Finkelstein, who enjoys physician’s privileges at Cedars-Sinai Medical Center, has worked on about 4,000 cases of past-life regression, in which patients, under hypnosis, travel back in time to meet themselves in a previous existence. He says he has encountered himself in 24 previous lives, most notably as a French physician during the reign of Louis XIV. Armed with videotapes of his sessions with Laird, and with transcripts of thousands of phone calls and e-mails, Finkelstein published a book late last spring called Marilyn Monroe Returns: The Healing of a Soul. About the same time, another woman claiming to be Monroe’s reincarnation contacted Finkelstein and sent him a seminude photograph of herself. However, this woman was deluded, he decided — the biometrics just weren’t there. “She was kind of plump,” Finkelstein says.
To the unschooled eye, Laird and Monroe might not appear that similar either, even when Laird wears her neck-strap dress.
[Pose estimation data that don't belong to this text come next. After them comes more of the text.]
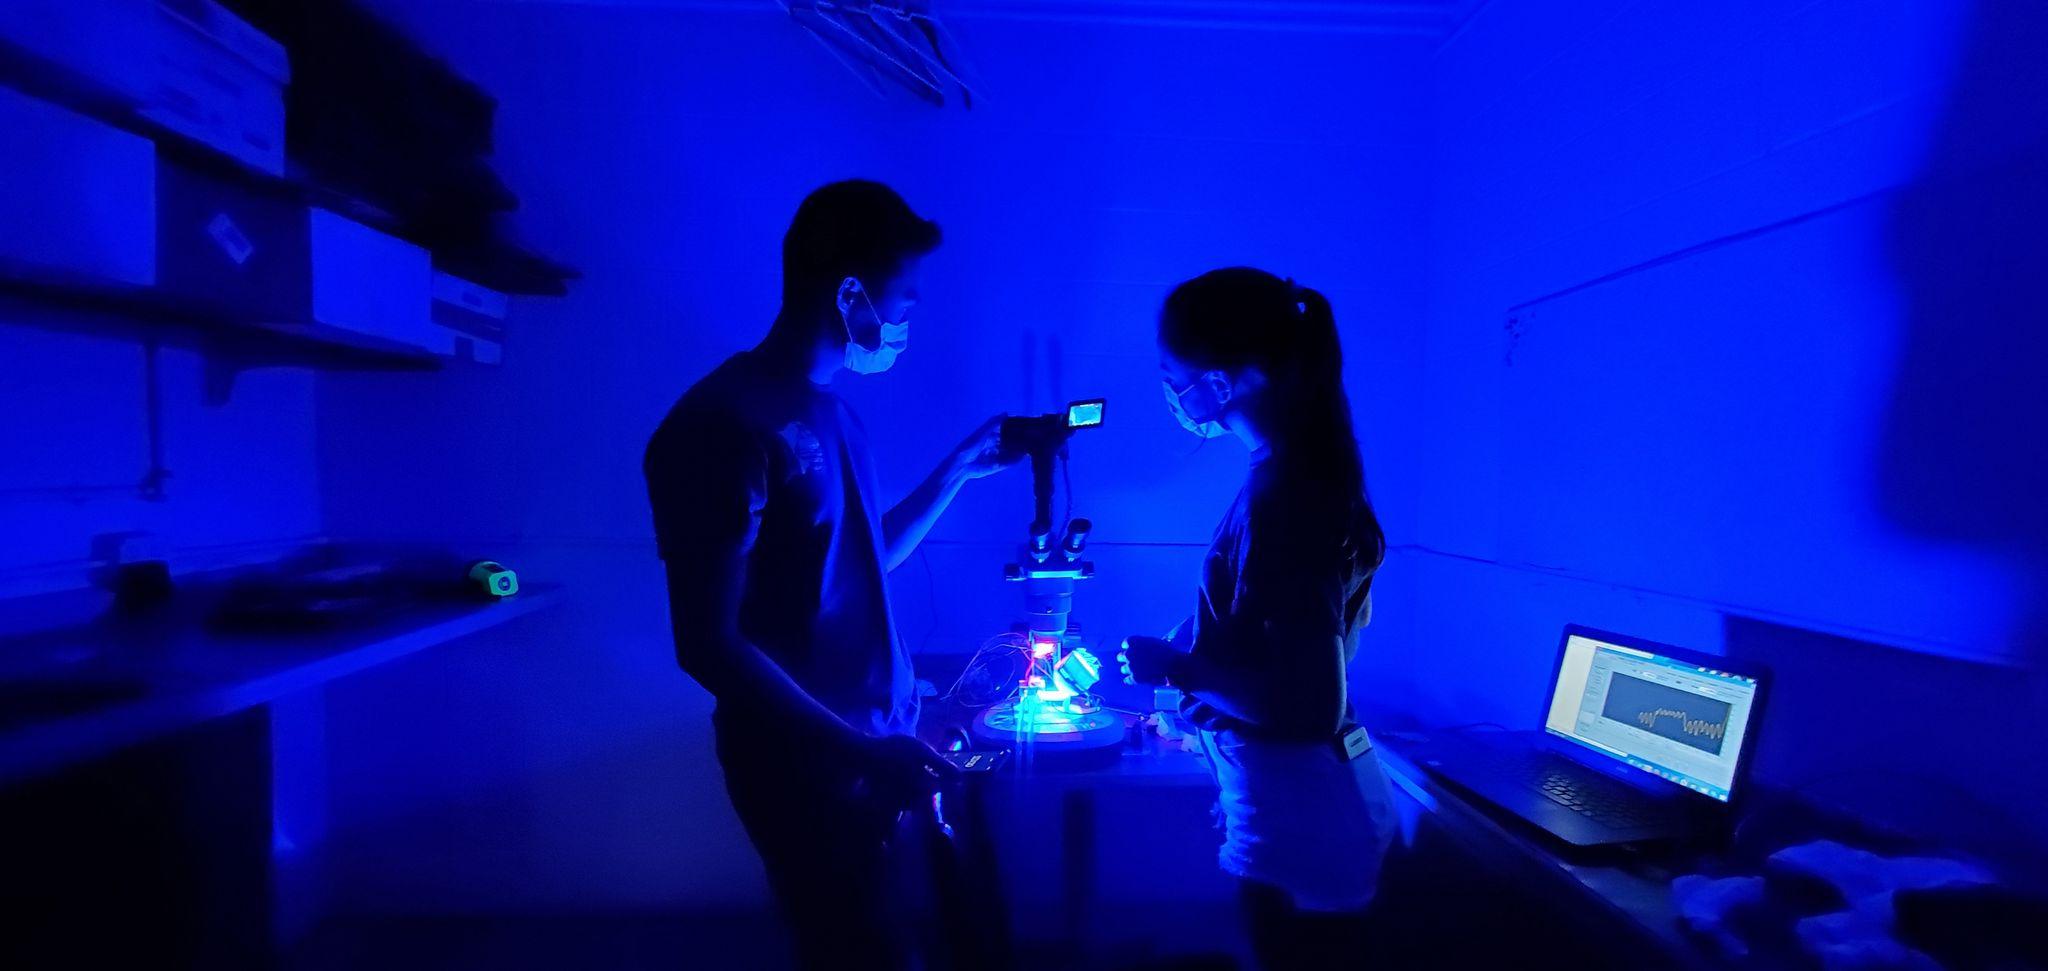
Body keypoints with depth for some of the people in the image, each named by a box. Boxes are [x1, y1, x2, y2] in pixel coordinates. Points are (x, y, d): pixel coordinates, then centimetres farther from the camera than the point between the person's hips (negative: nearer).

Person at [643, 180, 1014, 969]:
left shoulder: (830, 412, 7)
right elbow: (709, 645, -20)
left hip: (878, 746, 8)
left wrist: (960, 468, 11)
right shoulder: (725, 425, -20)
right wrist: (858, 752, -21)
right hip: (810, 767, -8)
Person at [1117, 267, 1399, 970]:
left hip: (1296, 814, -9)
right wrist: (1195, 651, 14)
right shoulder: (1316, 470, 1)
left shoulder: (1280, 498, -27)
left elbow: (1310, 707, -27)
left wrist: (1174, 667, -16)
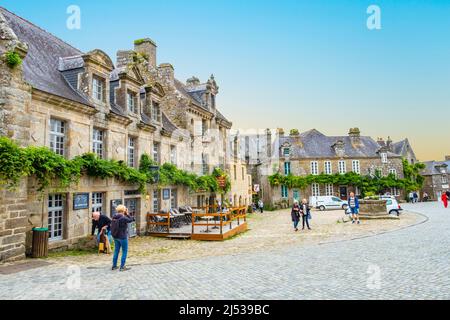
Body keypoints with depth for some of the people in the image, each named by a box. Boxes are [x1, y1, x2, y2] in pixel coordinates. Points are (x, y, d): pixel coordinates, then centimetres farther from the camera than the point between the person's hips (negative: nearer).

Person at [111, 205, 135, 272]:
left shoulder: (114, 218, 2)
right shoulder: (123, 218, -20)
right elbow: (130, 220, -6)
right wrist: (127, 214, -1)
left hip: (115, 237, 8)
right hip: (122, 237, -7)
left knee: (116, 250, 17)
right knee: (124, 251, 5)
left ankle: (114, 266, 25)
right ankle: (122, 267, 8)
Still, Laird was surprised when, after her hangover breakfast in Las Vegas, she spoke to a friend in Ottawa while stopped at a gas station. “How do you feel about the news?” the friend asked, and told Laird to pick up that day’s L.A. Times, which featured a 2,050-word Calendar-section story about Laird, headlined “Giving More Life to Marilyn?” Soon, after she drove the 275 miles through desert and mountains to L.A., people would be seeing lots of Sherrie Lea Laird and that Marilyn dress.
Westwood Memorial Park is 2½ acres of lawn, firs and squirrels located at the end of the Avco Theater’s parking-structure driveway. Once an obscure pocket cemetery, the graveyard became many entertainers’ final destination of choice following Marilyn Monroe’s interment in an aboveground crypt. Dean Martin is here, along with Billy Wilder, ?Burt Lancaster, Jack Lemmon and Natalie Wood. About a dozen years ago, Playboy founder Hugh Hefner purchased the wall crypt immediately next to Monroe’s, which is covered with kiss imprints. When he is asked about his choice, Hefner, who never met Monroe, sounds every bit the pragmatist.